El consumo masivo de pornografía a edades tempranas está haciendo estragos. Lo principal, y más grave: tratar a las mujeres como cosas de usar y tirar y transmitir una idea del sexo falsa e irreal, según la cual para obtener placer es preciso humillar a las mujeres e incluso despreciarlas. Los expertos han dado la voz de alarma y son muchos los estudios que ya vinculan la adicción de los adolescentes a la pornografía y sus modelos de sexo tóxico al aumento de las violaciones en grupo. Pero con ser este un problema de primer orden, de difícil abordaje por el descontrol de Internet y el acceso de los niños a los dispositivos móviles, también hay otros aspectos lesivos atribuibles a esta tendencia viral.
La pornografía, con escasas excepciones, ignora la práctica del sexo seguro. Más allá de la relajación general en el uso del preservativo o la proliferación de encuentros a través de aplicaciones, resulta determinante este factor cultural y educativo silencioso que está moldeando la conducta sexual de las nuevas generaciones.
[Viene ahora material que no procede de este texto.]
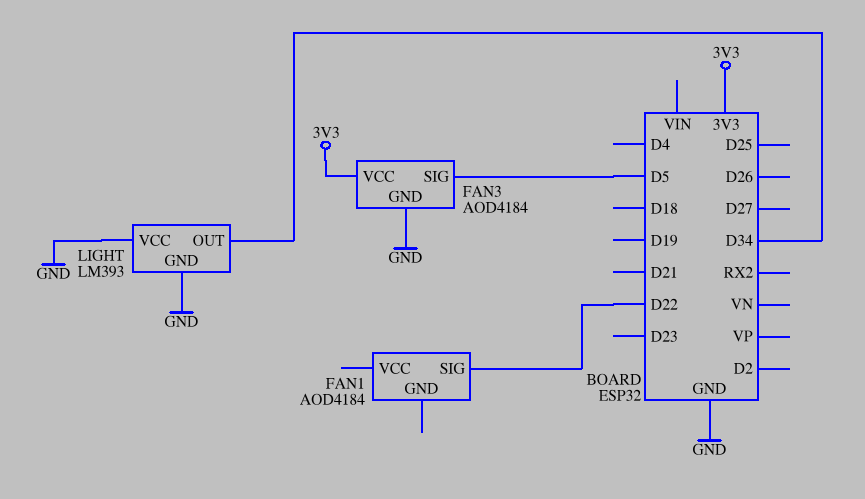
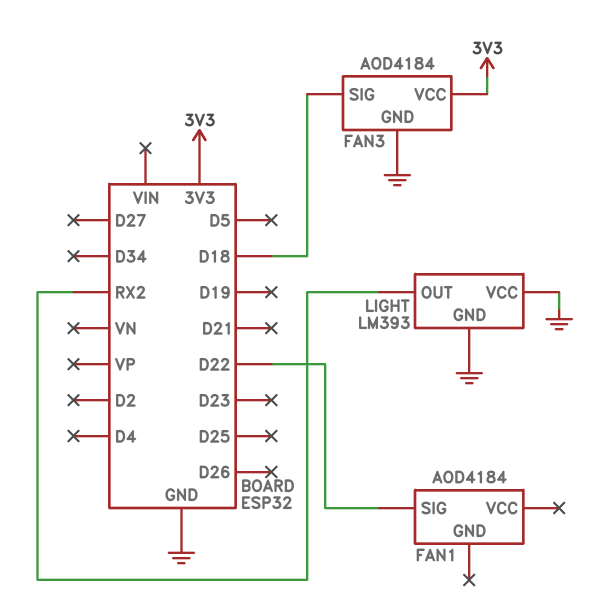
FAN3 pin SIG: D5 -> D18
LIGHT pin OUT: D34 -> RX2

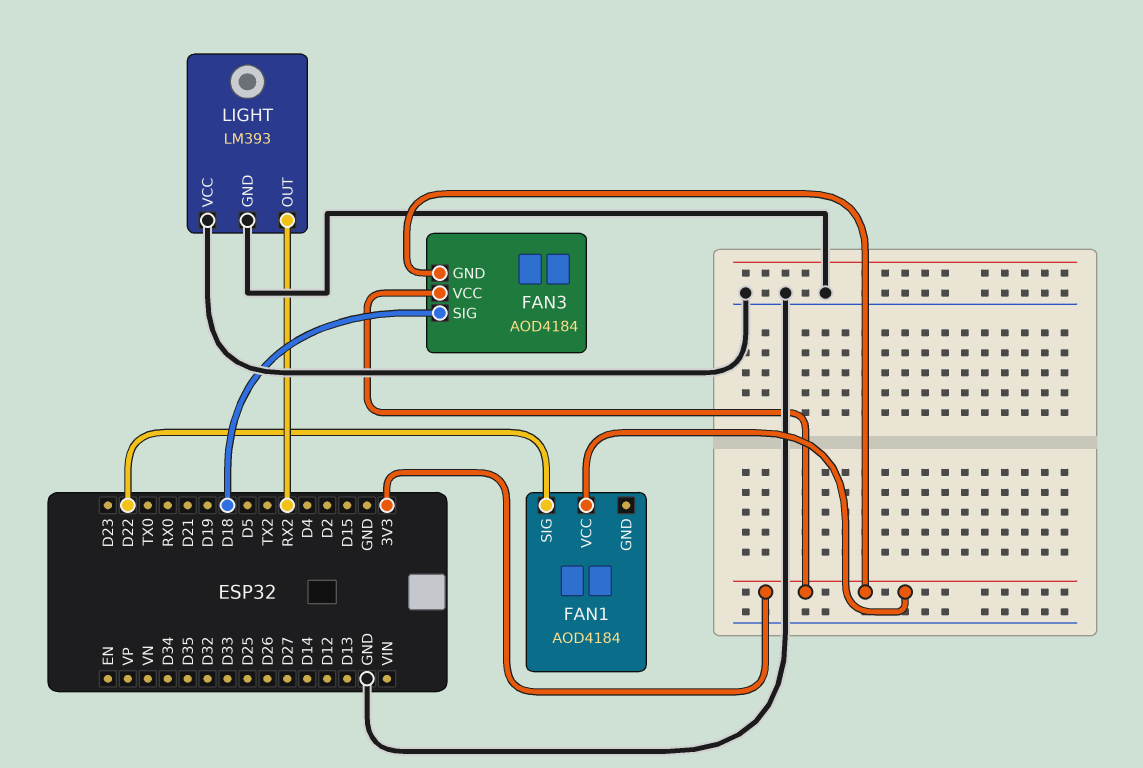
FAN1 pin VCC: none -> 3V3
FAN3 pin GND: GND -> 3V3

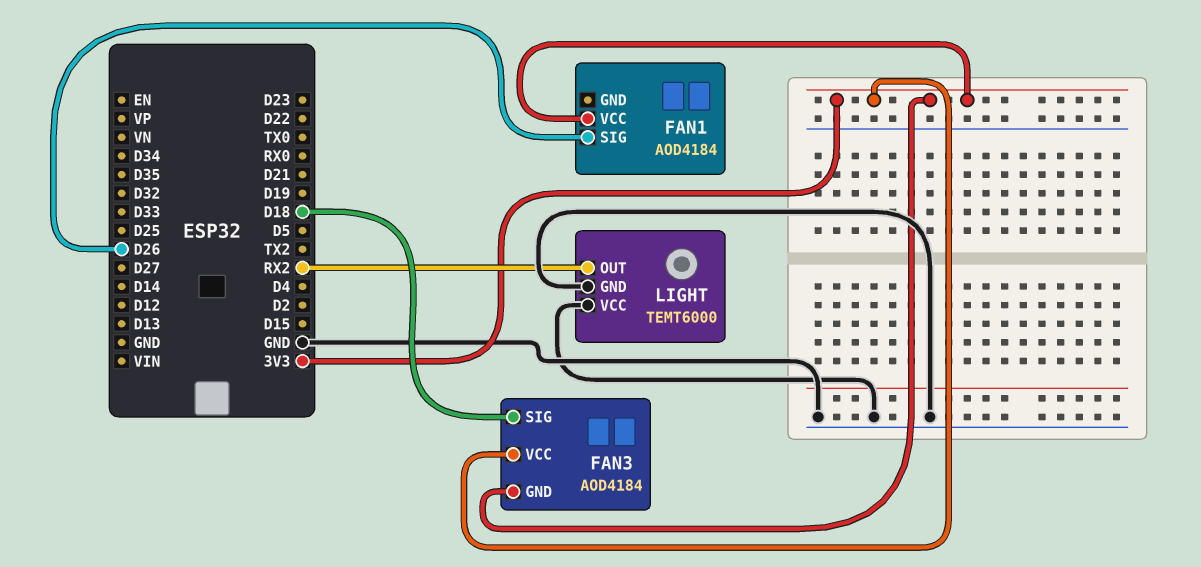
FAN1 pin SIG: D22 -> D26
LIGHT: LM393 -> TEMT6000

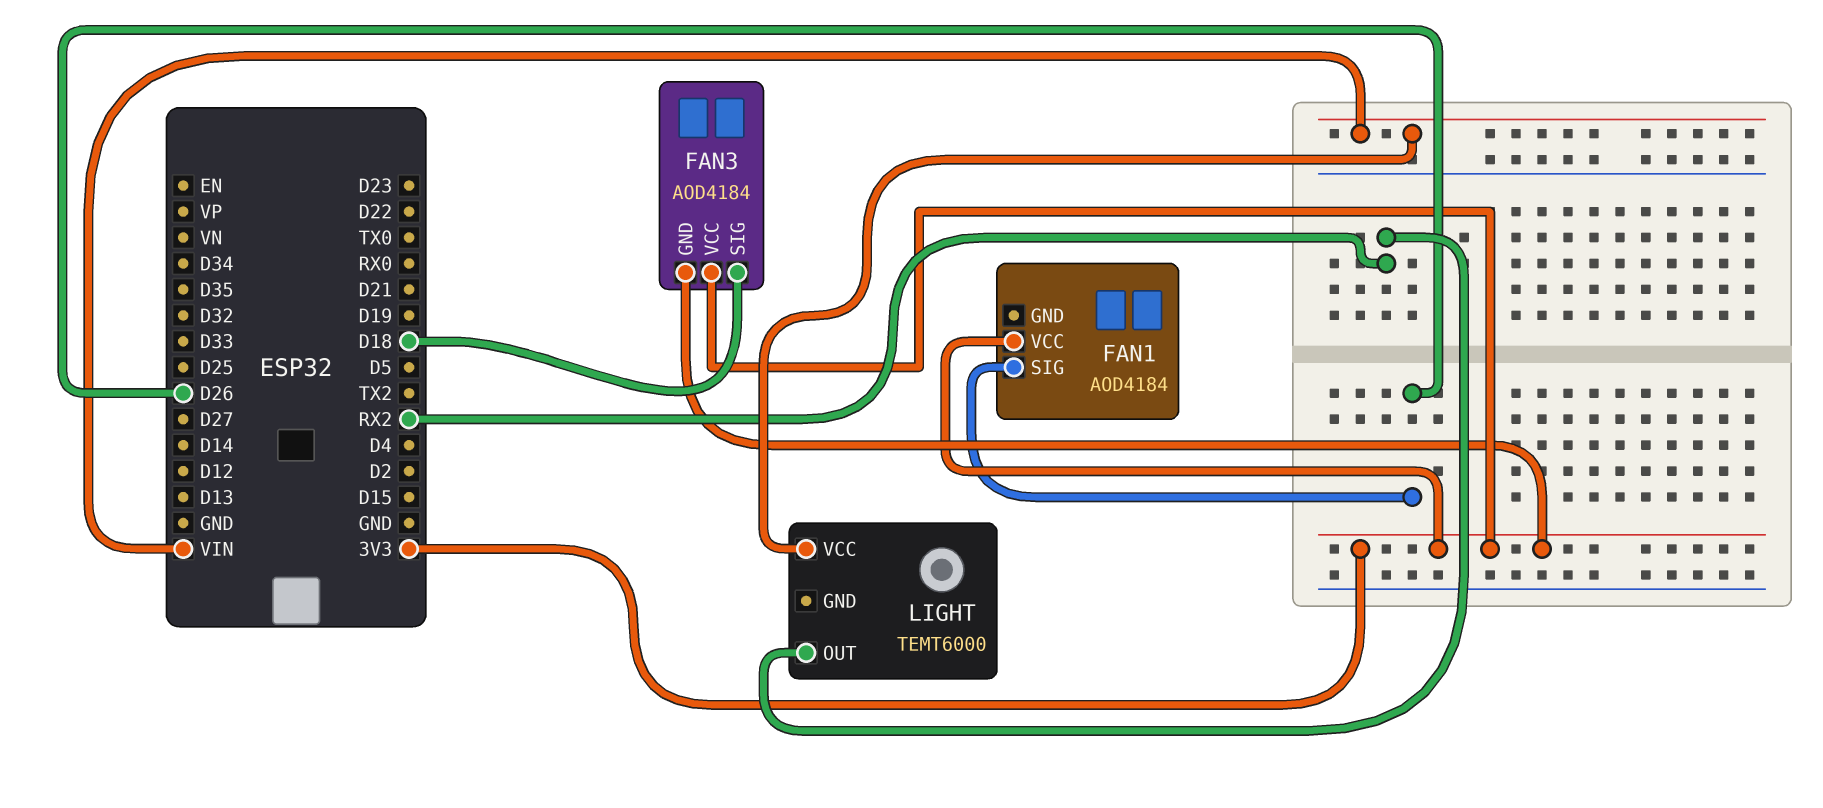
LIGHT pin GND: GND -> none
LIGHT pin VCC: GND -> VIN

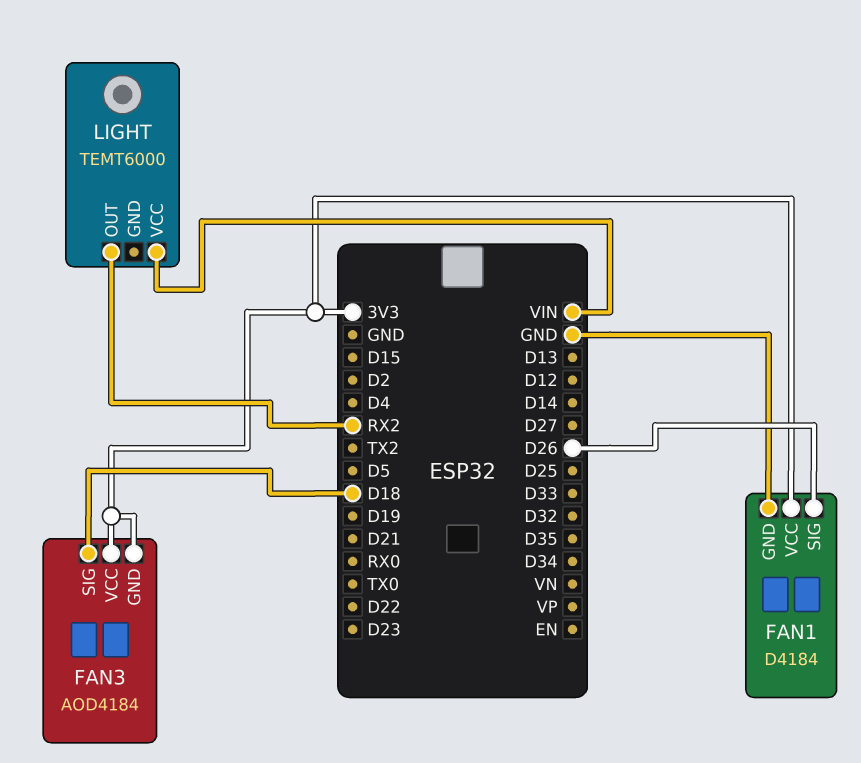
FAN1: AOD4184 -> D4184
FAN1 pin GND: none -> GND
El aumento de las Infecciones de Transmisión Sexual (ITS) en España, con casos de clamidia, gonorrea y sífilis que se han disparado hasta duplicarse o multiplicarse por diez en la última década, es un grito de alarma que exige una reflexión profunda.
Los datos son elocuentes: las ITS están alcanzando cifras récord, con la población joven y sexualmente activa como la más afectada. Expertos y autoridades sanitarias insisten en la necesidad de reforzar la prevención y el uso del preservativo. Sin embargo, ¿cómo cala este mensaje cuando la principal fuente de educación e inspiración sexual para una parte significativa de los adolescentes y jóvenes es un contenido audiovisual que ha normalizado la ausencia de protección?
La pornografía dominante, de acceso gratuito e ilimitado, se ha convertido en el currículo sexual de hecho para muchas personas. El problema no es el sexo explícito en sí mismo, sino la representación a menudo dañina de las prácticas sexuales que se transmiten:
Es una imagen recurrente: la mayoría de los actos sexuales que involucran penetración no muestran el uso del condón. Este simple hecho envía un mensaje implícito de irrelevancia o incomodidad respecto a la protección, desvinculando el acto sexual de su riesgo biológico inherente.
Al no mostrarse las consecuencias de un sexo sin protección (que son reales y graves, como demuestran las estadísticas de ITS), se contribuye a una peligrosa percepción de inmunidad o invulnerabilidad. Un porcentaje significativo de jóvenes incluso asocia el preservativo con una disminución del placer, un prejuicio alimentado por esta representación sesgada.
Cuando el porno sustituye una educación sexual formal y rigurosa, se perpetúan mitos y se distorsiona la realidad del consentimiento y la responsabilidad afectiva y sanitaria.
La pasividad ante la desconexión entre el sexo en la pantalla y el sexo seguro en la vida real se traduce directamente en un problema de salud pública. El aumento de las ITS no es una casualidad, sino la consecuencia de una cultura de riesgo que se ha incrustado en los hábitos sexuales de la juventud.
Es urgente que las campañas de prevención dejen de ser meros carteles y se involucren activamente en la conversación digital. La educación sexual en los centros educativos debe ser de calidad, crítica y adaptada a la realidad del consumo audiovisual actual, desmontando los mitos y las prácticas de riesgo mostradas en la pornografía.